La Convention pour la prévention et la répression du crime de génocide impose aux pays qui l’ont signée et ratifiée l’obligation de faire tout ce qui est en leur pouvoir pour réprimer le crime de génocide, rappelle-t-il. « Ainsi, lorsqu’un binational participe activement à des crimes de guerre, à des crimes contre l’humanité et peut-être à un génocide, il est du devoir des juridictions nationales de prendre leurs responsabilités et de poursuivre ces personnes », déclare-t-il.
Selon Deswaef, « le travail est en train d'être fait sur l’aspect français de l’unité Refraim » et il y a eu des contacts avec les autorités sud-africaines. « Nous avons également demandé au procureur fédéral belge de se coordonner avec des collègues d’autres pays », poursuit-il. C’est important, car « les enquêtes mutuelles peuvent enrichir chaque enquête ».
Deux poids, deux mesures et ingérence politique
Sourani, militant palestinien des droits humains, espère que les autorités du Royaume-Uni prendront au sérieux l’affaire des dix ressortissants britanniques et engageront des poursuites. Mais si elles ne le font pas, dit-il, « nous publierons le rapport, y compris les noms ».
L’avocat britannique Heron se dit lui aussi plein d’espoir. « Mes seules préoccupations », dit-il à Justice Info, « sont que l’équipe des crimes de guerre du Met dispose de ressources suffisantes et qu’il n’y ait pas d’ingérence politique ». Selon lui, cette affaire est également un test pour l’application correcte du droit international, sans « deux poids, deux mesures ». « Il y a des critiques selon lesquelles le droit international profite plus à l’Occident qu’à quiconque. Et c'est comme s’il s’agissait d’un test pour le droit international. Des questions de droit international ont en effet été posées à l’encontre d’Israël, qui a toujours été un “ami” de l’Occident. C’est donc un test pour savoir si le droit international peut être utilisé efficacement, et si ce n’est pas le cas, s’il a besoin d’être révisé. »
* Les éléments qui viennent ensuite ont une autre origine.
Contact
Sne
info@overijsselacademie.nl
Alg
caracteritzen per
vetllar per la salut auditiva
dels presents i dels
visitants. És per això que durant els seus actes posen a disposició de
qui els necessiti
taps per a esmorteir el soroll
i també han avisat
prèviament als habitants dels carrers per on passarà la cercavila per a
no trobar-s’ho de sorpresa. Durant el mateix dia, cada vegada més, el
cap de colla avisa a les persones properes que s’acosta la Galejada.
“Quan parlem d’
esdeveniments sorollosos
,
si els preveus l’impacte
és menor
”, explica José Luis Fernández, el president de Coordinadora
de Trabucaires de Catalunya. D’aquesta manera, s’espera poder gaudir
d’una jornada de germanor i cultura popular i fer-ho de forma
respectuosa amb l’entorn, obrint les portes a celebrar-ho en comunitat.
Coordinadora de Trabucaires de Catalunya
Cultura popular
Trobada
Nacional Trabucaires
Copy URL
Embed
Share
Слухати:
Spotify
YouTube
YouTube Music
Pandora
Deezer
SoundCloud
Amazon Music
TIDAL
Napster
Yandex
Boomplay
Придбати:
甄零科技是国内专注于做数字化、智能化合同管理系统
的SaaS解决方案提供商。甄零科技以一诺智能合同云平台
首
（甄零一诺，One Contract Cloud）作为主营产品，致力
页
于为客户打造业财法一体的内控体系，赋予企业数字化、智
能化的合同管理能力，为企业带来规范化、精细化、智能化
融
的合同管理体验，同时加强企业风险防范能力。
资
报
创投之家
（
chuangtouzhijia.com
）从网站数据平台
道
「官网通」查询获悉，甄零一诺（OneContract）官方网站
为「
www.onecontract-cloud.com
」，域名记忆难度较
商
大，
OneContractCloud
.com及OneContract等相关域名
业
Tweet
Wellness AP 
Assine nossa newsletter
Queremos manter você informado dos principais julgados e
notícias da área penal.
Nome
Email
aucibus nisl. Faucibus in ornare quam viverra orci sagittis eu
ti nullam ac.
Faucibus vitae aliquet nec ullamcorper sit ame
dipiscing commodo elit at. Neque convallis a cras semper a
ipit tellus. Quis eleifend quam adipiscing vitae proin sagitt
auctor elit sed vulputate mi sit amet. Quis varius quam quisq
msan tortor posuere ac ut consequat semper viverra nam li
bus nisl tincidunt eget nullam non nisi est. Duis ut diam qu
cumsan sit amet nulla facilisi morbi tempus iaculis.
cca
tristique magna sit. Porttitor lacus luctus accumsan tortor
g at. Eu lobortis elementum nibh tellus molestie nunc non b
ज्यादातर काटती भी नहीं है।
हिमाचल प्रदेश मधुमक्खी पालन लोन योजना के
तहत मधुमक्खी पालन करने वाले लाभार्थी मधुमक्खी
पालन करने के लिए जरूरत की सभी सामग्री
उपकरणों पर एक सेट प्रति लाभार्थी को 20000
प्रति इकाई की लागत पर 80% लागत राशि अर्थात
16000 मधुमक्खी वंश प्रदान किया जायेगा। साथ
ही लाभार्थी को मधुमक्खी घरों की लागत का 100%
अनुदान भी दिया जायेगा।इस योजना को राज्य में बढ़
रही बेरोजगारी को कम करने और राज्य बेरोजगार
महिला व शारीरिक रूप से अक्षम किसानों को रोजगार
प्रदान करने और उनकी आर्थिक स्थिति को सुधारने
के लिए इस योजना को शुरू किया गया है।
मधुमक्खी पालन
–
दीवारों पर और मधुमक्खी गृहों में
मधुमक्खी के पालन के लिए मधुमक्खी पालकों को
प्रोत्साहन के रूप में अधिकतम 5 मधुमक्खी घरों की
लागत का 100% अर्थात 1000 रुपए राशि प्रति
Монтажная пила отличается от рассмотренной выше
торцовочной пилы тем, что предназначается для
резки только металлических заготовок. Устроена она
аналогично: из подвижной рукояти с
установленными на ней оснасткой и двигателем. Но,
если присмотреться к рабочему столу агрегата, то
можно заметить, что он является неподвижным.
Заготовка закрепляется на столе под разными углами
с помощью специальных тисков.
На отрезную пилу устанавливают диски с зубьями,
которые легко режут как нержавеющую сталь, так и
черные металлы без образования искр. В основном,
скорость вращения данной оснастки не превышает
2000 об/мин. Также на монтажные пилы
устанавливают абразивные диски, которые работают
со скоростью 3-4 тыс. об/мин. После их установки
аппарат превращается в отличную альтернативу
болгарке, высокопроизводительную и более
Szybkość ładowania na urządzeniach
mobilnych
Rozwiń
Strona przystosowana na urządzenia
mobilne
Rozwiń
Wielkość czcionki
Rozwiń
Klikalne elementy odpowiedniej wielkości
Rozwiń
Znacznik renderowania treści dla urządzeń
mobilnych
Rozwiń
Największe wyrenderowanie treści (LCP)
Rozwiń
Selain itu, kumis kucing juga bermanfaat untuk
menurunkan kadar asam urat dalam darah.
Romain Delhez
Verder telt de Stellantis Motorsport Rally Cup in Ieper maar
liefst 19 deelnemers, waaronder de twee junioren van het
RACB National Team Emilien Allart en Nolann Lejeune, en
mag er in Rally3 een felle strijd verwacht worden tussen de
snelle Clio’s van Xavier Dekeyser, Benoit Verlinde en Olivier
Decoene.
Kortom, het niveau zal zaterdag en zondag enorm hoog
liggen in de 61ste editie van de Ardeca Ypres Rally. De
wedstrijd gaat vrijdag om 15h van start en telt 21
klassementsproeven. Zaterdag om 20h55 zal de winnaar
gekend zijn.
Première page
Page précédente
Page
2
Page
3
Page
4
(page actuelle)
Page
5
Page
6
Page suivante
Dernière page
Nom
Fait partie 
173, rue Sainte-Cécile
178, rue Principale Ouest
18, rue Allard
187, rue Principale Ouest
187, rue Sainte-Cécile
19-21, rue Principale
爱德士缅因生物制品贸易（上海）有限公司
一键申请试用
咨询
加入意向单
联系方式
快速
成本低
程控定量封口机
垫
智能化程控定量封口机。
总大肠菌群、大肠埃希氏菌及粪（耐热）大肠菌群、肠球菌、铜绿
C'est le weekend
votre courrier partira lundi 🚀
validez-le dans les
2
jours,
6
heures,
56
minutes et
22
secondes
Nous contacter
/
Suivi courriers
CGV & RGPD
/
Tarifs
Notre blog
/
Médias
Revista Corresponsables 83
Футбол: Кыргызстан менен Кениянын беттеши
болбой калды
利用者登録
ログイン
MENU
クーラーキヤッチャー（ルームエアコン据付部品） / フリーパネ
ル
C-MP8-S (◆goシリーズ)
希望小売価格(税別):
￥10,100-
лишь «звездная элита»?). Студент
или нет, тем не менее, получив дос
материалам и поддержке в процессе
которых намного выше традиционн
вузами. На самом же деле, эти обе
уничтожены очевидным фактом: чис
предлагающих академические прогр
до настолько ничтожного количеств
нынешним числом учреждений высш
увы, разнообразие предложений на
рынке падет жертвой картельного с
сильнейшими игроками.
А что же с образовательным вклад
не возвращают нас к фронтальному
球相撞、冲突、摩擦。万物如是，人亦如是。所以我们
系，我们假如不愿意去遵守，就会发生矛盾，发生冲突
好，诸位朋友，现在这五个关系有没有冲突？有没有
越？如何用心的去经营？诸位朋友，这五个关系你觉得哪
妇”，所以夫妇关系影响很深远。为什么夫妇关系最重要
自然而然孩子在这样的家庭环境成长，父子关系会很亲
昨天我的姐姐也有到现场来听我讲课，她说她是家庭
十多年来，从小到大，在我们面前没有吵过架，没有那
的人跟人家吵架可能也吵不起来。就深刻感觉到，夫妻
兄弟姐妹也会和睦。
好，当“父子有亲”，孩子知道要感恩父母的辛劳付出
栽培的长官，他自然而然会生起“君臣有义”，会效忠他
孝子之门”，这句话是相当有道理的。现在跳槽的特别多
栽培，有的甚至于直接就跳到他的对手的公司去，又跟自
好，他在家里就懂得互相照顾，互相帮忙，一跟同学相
Deswaef se fait l’écho de ces préoccupations. Lorsqu’on lui demande s’il dispose de chiffres sur le nombre de ressortissants étrangers ou binationaux combattant pour Israël à Gaza, il répond : « Nous entendons dire qu’il y a peut-être 4.000 ressortissants français dans les IDF, peut-être quelques centaines de Belges », mais il n’y a pas de chiffres précis. « Je ne comprends pas pourquoi nos autorités ne font pas de recherches proactives pour savoir où ils servent et ce qu’ils font », ajoute-t-il.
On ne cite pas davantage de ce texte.